Cymbula adansonii is a species of sea snail, a true limpet, a marine gastropod mollusc in the family Patellidae. It is one of the several families of true limpets. Marine gastropods, colloquially classified as snails and slugs, encompass the entire class of invertebrates in the Mollusca phylum. True limpets, are pelagic snails within the Patellidae family.

==Description==
Cymbula adansonii is a species of true limpet grouped under the family of Patellidae, from the marine gastropod phylum. Limpets from the Patellidae family are classified into four clades: Helcion, Cymbula, Scutellastra, and Patella. The Cymbula genus originally emerged in Southern Africa. It shares a sister relationship with the Helcion genus. Cymbula adansonii is one out of eight Cymbula subspecies. The Cymbula genus originally emerged in Southern Africa. Cymbula adansonii was first discovered in 1853 by German zoologist Wilhelm Dunker. It is naturally endemic to the Atlantic Ocean, specifically on the southwestern coast of Africa.

==Distribution==
Cymbula adansonii commonly inhabit intertidal regions of shores. Their habitat zones are located near the western coastline of Namibia, Angola, and South Africa. Geographic information was documented by Wilhelm Dunker in the coastal cities of Swakopmund and Langstrand. The presence of nutrient-rich upwelling across the western regions of Africa is a main factor behind this species’ distribution. As a result of this the western coast has a greater proportion of productivity in comparison to the continent's other coastlines.

==Anatomy and morphology==
The body of Cymbula adansonii consists of a central apex with a concentric outer crossed-foliated shell layer. Each shell has repeating layers that connect with each other and share a common center. Shells of Patellidae gastropods have various levels of finely detailed structure with multiple layers on each respective species’ shell.

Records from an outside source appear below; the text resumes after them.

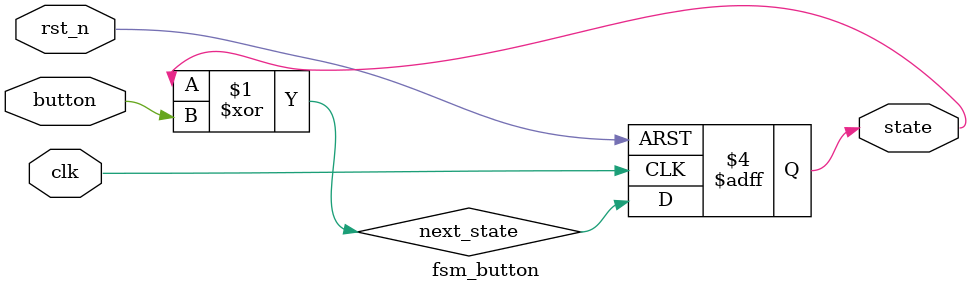
<source format=v>
`timescale 1ns / 1ps


module fsm_button(
    output reg state,
    input button,
    input clk,
    input rst_n
    );
    
    wire next_state;
    
    assign next_state = state ^ button;
    
    always @(posedge clk or negedge rst_n)
    begin
        if(rst_n == 0)
            state <= 1'b0;
        else
            state <= next_state;
    end
    
endmodule

</source>
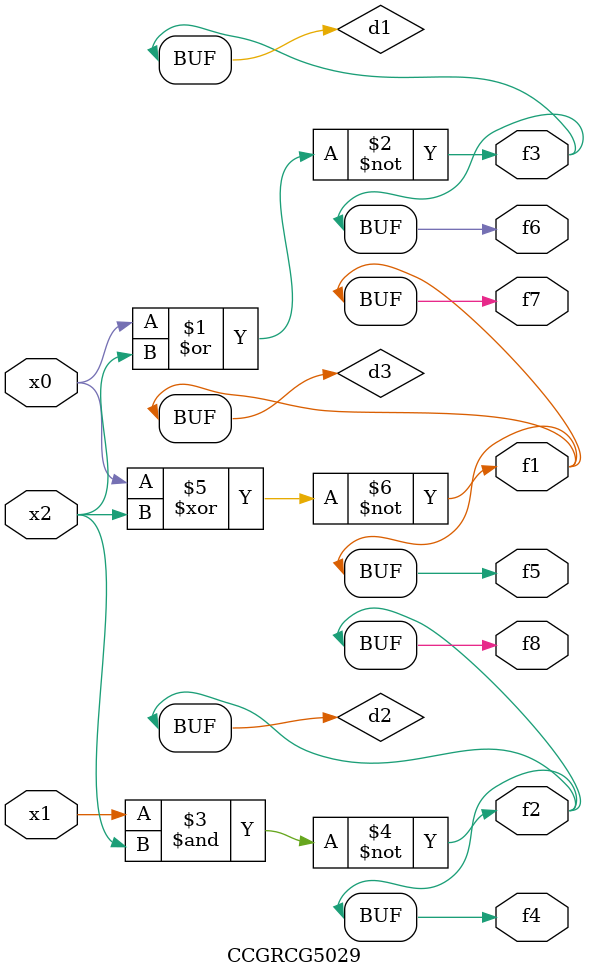
<source format=v>
module CCGRCG5029(
	input x0, x1, x2,
	output f1, f2, f3, f4, f5, f6, f7, f8
);

	wire d1, d2, d3;

	nor (d1, x0, x2);
	nand (d2, x1, x2);
	xnor (d3, x0, x2);
	assign f1 = d3;
	assign f2 = d2;
	assign f3 = d1;
	assign f4 = d2;
	assign f5 = d3;
	assign f6 = d1;
	assign f7 = d3;
	assign f8 = d2;
endmodule

</source>
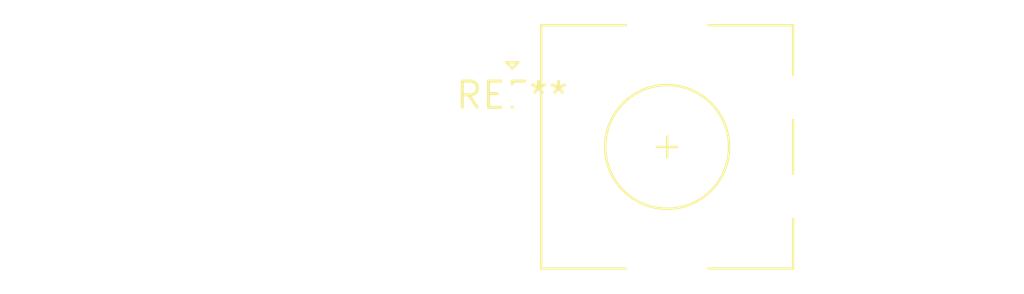
<source format=kicad_pcb>
(kicad_pcb (version 20240108) (generator pcbnew)

  (general
    (thickness 1.6)
  )

  (paper "A4")
  (layers
    (0 "F.Cu" signal)
    (31 "B.Cu" signal)
    (32 "B.Adhes" user "B.Adhesive")
    (33 "F.Adhes" user "F.Adhesive")
    (34 "B.Paste" user)
    (35 "F.Paste" user)
    (36 "B.SilkS" user "B.Silkscreen")
    (37 "F.SilkS" user "F.Silkscreen")
    (38 "B.Mask" user)
    (39 "F.Mask" user)
    (40 "Dwgs.User" user "User.Drawings")
    (41 "Cmts.User" user "User.Comments")
    (42 "Eco1.User" user "User.Eco1")
    (43 "Eco2.User" user "User.Eco2")
    (44 "Edge.Cuts" user)
    (45 "Margin" user)
    (46 "B.CrtYd" user "B.Courtyard")
    (47 "F.CrtYd" user "F.Courtyard")
    (48 "B.Fab" user)
    (49 "F.Fab" user)
    (50 "User.1" user)
    (51 "User.2" user)
    (52 "User.3" user)
    (53 "User.4" user)
    (54 "User.5" user)
    (55 "User.6" user)
    (56 "User.7" user)
    (57 "User.8" user)
    (58 "User.9" user)
  )

  (setup
    (pad_to_mask_clearance 0)
    (pcbplotparams
      (layerselection 0x00010fc_ffffffff)
      (plot_on_all_layers_selection 0x0000000_00000000)
      (disableapertmacros false)
      (usegerberextensions false)
      (usegerberattributes false)
      (usegerberadvancedattributes false)
      (creategerberjobfile false)
      (dashed_line_dash_ratio 12.000000)
      (dashed_line_gap_ratio 3.000000)
      (svgprecision 4)
      (plotframeref false)
      (viasonmask false)
      (mode 1)
      (useauxorigin false)
      (hpglpennumber 1)
      (hpglpenspeed 20)
      (hpglpendiameter 15.000000)
      (dxfpolygonmode false)
      (dxfimperialunits false)
      (dxfusepcbnewfont false)
      (psnegative false)
      (psa4output false)
      (plotreference false)
      (plotvalue false)
      (plotinvisibletext false)
      (sketchpadsonfab false)
      (subtractmaskfromsilk false)
      (outputformat 1)
      (mirror false)
      (drillshape 1)
      (scaleselection 1)
      (outputdirectory "")
    )
  )

  (net 0 "")

  (footprint "RotaryEncoder_Alps_EC11E-Switch_Vertical_H20mm" (layer "F.Cu") (at 0 0))

)

</source>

The number of shell layers vary from four to six and are classified in regards to the myostracum. Shell layers are numbered m+3, m+2, m+1, m, m-1, and m-2, starting from the edge of the shell moving inwards to the center. The orientation of Cymbula adansoniis inner (m+1) shell layer is radial while its width is narrow. Cymbula adansonii has a cross-foliated center (m-2) shell layer composed of calcium carbonate. Cymbula adansonii has a set of radula that are not visible from its back side. Cymbula adansonii obtain nourishment through a three-part system involving the foregut, midgut, and hindgut. Its teeth are small, mineralized, and arranged in a V-like form. Cymbula adansonii has a small rachidian tooth, which is the middle row of teeth in a gastropod’s set of radula. It has a pluricuspid tooth in its radula, meaning it has several sets of cusps on one tooth. The cusps are composed of the mineral goethite and the gemstone opal.

==Reproductive biology==
Similar to other members of the Patellogastropoda clade, Cymbula adansonii employ aquasperm in order to reproduce. The aquasperm consists of a head, mid-piece, and tail. Cymbula adansonii thickens the head and base section of its aquasperm.

==Feeding==
Species from the Patellidae family like Cymbula adansonii are grazers who utilize their radula to scoop out and consume food particles and detritus.